Een samoerai-harnas bestaat uit:
- Dou of dō, een borstpantser gemaakt van ijzeren en/of leren platen van verschillende afmetingen en vormen met hangers.
- Kusazuri, gemaakt van ijzeren of leren platen die aan de voor- en achterkant van de dou (dō) hangen om het onderlichaam en het bovenbeen te beschermen.
- Sode, grote rechthoekige schouderbescherming gemaakt van ijzeren en/of leren platen.
- Kote, gepantserde handschoenachtige mouwen die zich uitstrekten tot de schouder of han kote (kote-handschoenen) die de onderarmen bedekten. Kote waren gemaakt van stof bedekt met ijzeren platen van verschillende grootte en vorm, verbonden door kettingpantser (kusari).
- Kabuto, een helm gemaakt van ijzeren of leren platen (van 3 tot meer dan 100 platen) aan elkaar geklonken. Aan de onderkant van de kabuto hing een nekbeschermer shikoro gemaakt van verschillende lagen gebogen ijzeren of leren strips.

#### Materiaal
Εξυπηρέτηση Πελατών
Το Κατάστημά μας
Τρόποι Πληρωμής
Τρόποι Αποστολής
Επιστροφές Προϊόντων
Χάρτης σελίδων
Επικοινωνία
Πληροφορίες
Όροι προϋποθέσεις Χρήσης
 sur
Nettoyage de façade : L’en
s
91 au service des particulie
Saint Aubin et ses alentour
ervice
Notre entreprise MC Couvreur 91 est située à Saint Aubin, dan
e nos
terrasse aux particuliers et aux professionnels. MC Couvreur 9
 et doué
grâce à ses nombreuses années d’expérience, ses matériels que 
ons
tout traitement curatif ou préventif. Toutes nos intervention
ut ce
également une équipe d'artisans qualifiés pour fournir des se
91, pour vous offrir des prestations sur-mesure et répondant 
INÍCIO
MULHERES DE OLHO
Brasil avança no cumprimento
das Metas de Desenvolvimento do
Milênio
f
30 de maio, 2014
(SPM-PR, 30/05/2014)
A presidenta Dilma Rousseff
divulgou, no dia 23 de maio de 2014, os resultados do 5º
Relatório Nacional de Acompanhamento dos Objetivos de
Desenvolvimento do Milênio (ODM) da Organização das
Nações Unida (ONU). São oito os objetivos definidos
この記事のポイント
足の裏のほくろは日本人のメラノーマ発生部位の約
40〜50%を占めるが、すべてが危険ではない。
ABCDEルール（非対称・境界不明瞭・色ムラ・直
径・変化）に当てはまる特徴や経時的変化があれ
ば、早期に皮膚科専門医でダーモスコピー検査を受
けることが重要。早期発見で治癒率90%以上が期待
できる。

--

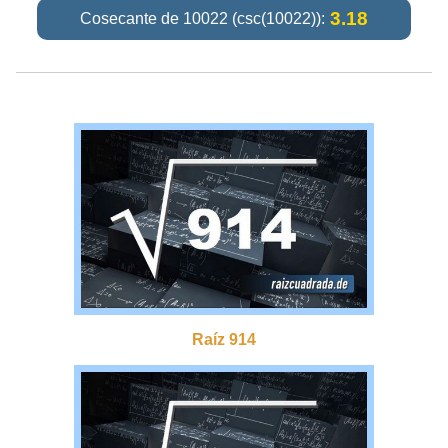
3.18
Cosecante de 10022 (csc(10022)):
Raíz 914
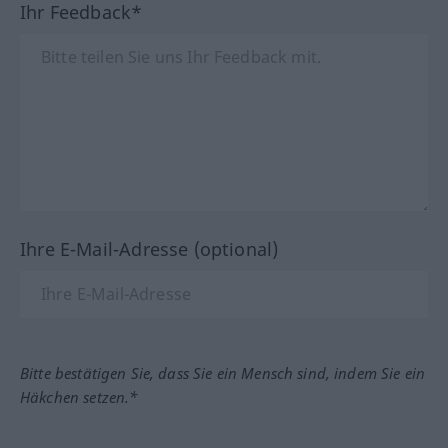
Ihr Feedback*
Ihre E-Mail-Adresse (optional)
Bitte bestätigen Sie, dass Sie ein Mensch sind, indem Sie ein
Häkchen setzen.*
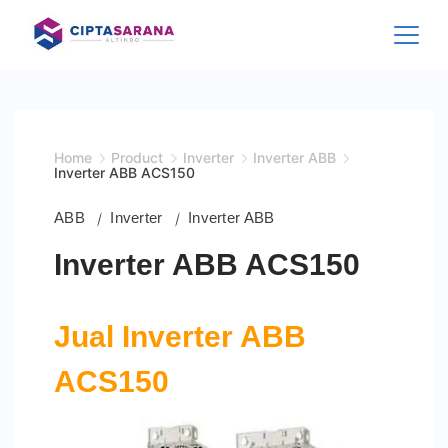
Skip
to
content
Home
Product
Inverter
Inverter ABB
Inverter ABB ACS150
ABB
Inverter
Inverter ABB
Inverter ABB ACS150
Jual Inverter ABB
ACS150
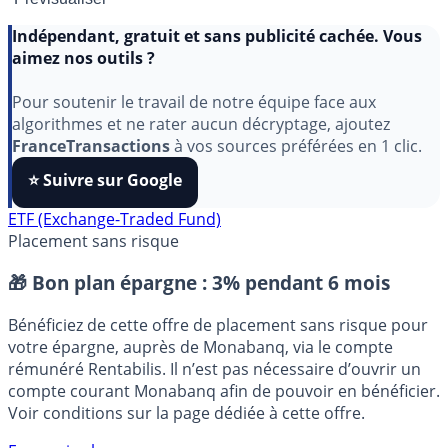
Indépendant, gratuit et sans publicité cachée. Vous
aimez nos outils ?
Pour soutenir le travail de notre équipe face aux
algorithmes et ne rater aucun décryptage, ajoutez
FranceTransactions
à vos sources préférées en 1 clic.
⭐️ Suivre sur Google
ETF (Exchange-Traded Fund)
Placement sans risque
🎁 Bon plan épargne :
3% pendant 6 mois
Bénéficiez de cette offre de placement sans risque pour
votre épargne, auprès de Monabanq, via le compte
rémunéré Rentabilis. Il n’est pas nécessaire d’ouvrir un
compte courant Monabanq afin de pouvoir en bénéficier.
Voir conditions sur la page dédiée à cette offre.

---

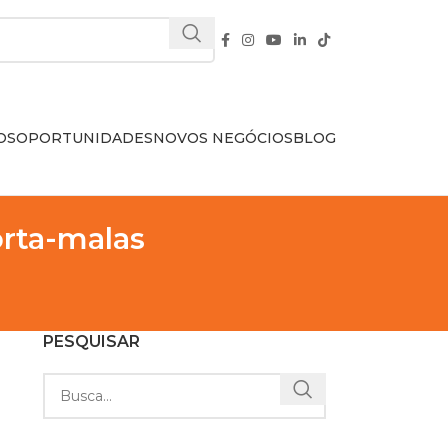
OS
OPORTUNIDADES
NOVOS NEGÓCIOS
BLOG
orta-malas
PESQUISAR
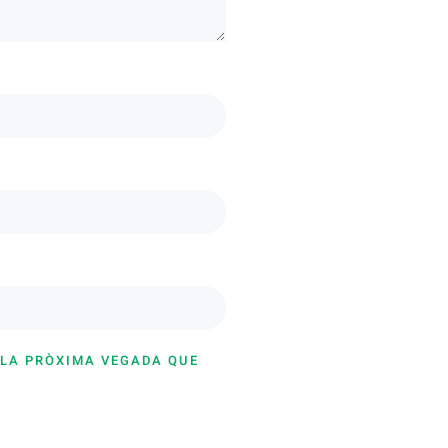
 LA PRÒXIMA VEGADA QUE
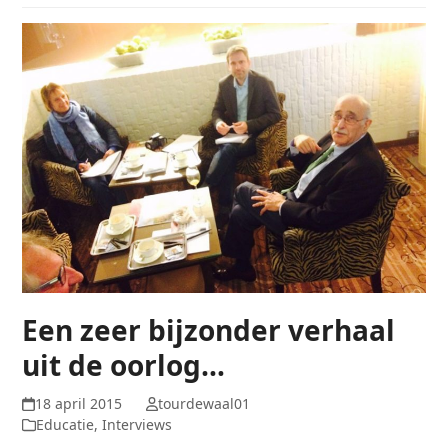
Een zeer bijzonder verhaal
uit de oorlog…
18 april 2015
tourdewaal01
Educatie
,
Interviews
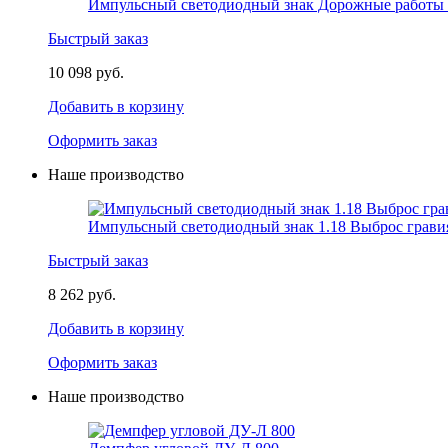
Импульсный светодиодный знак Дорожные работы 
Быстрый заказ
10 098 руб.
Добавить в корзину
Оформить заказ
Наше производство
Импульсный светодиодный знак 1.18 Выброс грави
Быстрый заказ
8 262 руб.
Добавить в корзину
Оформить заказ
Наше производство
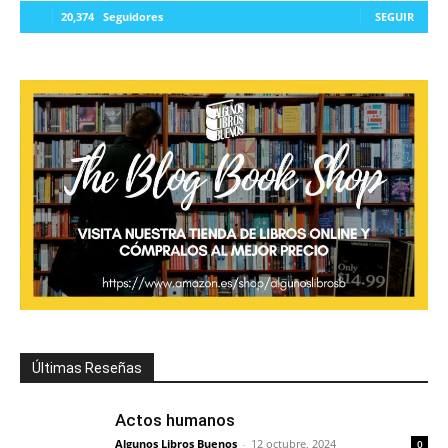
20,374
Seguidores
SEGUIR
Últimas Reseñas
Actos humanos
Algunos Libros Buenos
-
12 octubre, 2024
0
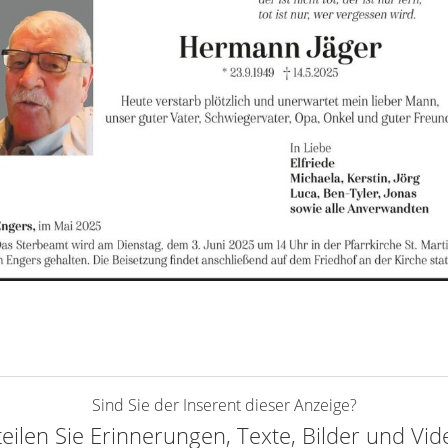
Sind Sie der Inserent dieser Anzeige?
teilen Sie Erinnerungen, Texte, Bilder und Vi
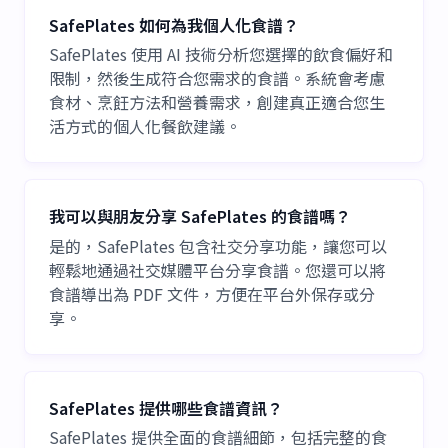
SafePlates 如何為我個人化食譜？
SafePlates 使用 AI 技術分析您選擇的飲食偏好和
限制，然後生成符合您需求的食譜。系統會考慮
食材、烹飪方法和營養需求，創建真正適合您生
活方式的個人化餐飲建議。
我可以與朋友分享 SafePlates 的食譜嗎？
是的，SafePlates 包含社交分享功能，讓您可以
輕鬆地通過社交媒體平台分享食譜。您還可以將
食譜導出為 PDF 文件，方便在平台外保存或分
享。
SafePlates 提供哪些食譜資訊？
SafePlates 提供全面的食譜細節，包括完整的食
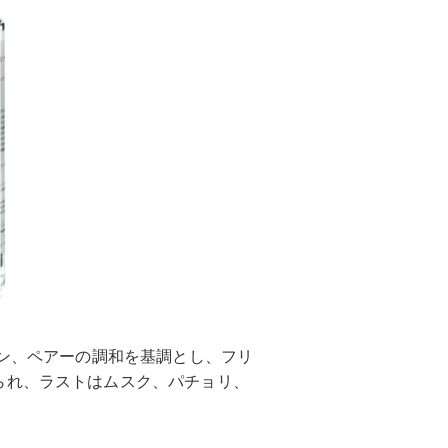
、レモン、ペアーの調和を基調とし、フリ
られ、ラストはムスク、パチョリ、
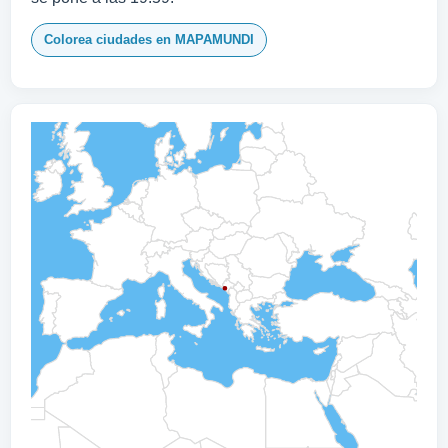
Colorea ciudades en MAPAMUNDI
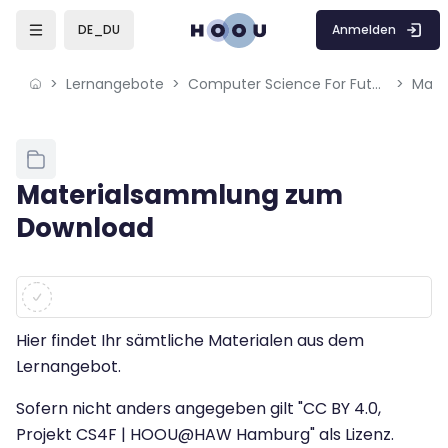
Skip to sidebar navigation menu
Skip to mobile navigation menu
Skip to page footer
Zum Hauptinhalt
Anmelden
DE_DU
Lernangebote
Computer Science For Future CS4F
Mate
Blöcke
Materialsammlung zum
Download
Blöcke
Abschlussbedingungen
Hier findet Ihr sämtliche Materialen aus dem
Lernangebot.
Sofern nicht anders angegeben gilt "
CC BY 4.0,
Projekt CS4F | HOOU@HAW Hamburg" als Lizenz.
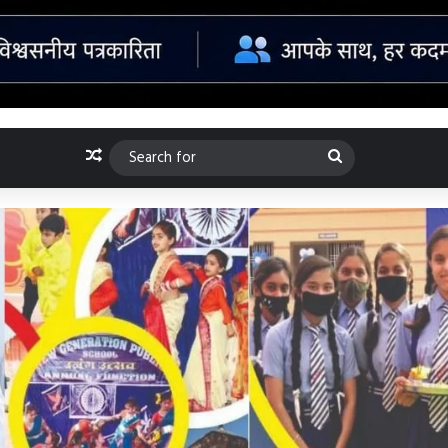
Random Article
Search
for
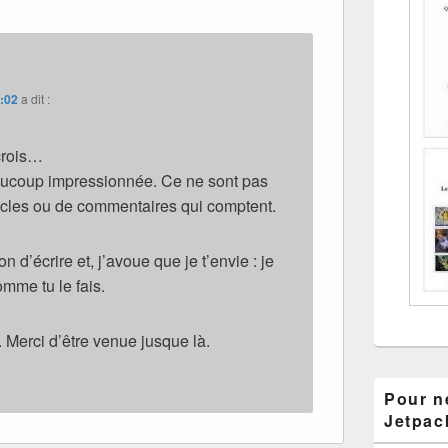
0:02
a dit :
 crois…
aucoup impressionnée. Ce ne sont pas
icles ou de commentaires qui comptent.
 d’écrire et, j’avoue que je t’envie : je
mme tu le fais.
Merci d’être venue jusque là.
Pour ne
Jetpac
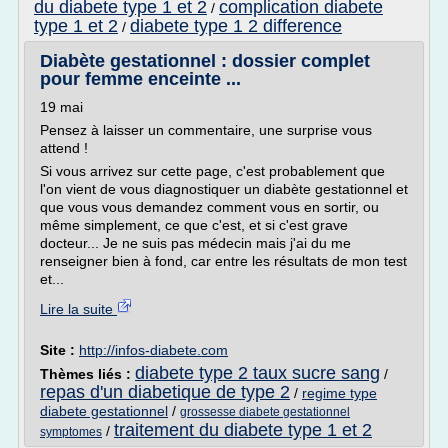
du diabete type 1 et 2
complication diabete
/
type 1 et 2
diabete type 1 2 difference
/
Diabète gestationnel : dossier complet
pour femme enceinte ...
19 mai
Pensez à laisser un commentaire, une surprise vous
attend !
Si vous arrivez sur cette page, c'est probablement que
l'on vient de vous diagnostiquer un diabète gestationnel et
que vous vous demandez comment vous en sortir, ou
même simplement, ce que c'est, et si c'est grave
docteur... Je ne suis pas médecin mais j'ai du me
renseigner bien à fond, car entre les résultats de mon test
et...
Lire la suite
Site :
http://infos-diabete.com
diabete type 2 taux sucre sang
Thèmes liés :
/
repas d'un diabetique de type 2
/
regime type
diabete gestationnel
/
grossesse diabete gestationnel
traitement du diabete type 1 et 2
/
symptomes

#### Uw opdrachten
• A. Som alle onderdelen van het harnas op die in de leestekst over het samoerai-harnas elk als afzonderlijk punt worden genoemd.
• B. Uit hoeveel platen kan een kabuto volgens de leestekst over het samoerai-harnas bestaan?
• C. Zet de leestekst over het samoerai-harnas voort na de laatste zin.

#### Antwoorden
• A. Dou (dō), kusazuri, sode, kote, kabuto

• B. Uit 3 tot meer dan 100 platen.

• C.
- Mengu, verschillende soorten gelakt metaal en/of lederen gezichtsbepantsering die zo zijn ontworpen dat de topzware helm (kabuto) eraan kan worden vastgemaakt. Mengu had keelbeschermers (yodare-kake) gemaakt van verschillende rijen ijzeren of leren platen of kusari (kettingpantser) genaaid aan een stoffen rug, opgehangen aan de onderkant.
- Haidate, dijbeenbeschermers die om het middel werden gebonden en de dijen bedekten. Deze waren gemaakt van stof met kleine ijzeren en/of leren plaatjes van verschillende grootte en vorm, meestal met elkaar verbonden door kettingpantser (kusari) en aan de stof genaaid.
- Suneate, scheenbeschermers gemaakt van ijzeren stukken met elkaar verbonden door kettingpantser (kusari) en aan stof genaaid en om de kuit gebonden.
Koppensnellers
Het verzamelen van afgehakte hoofden, was één van de meest gruwelijke tradities van de samoerai, die ook roem zochten door te koppensnellen. Wanneer een veldslag eindigde, presenteerde de krijger, plechtig trofeeën aan een generaal, die hem op verschillende manieren zou belonen met promoties in rang, goud of zilver, of land van de verslagen clan. Generaals toonden de hoofden van verslagen rivalen op openbare pleinen.
De samoerai werd de heersende klasse in de samenleving. Ze vormden het leger en bekleedden politieke posities. In de jaren 1500 probeerde de Shogun Oda Nobunaga, alle clans te verenigen tot één machtige strijdmacht. Zijn beide opvolgers, Tokugawa Leyasu en Toyotomi Hideyoshi, traden in zijn voetsporen. Het Keizerrijk Japan stond echter op het punt alles te veranderen voor de samoerai.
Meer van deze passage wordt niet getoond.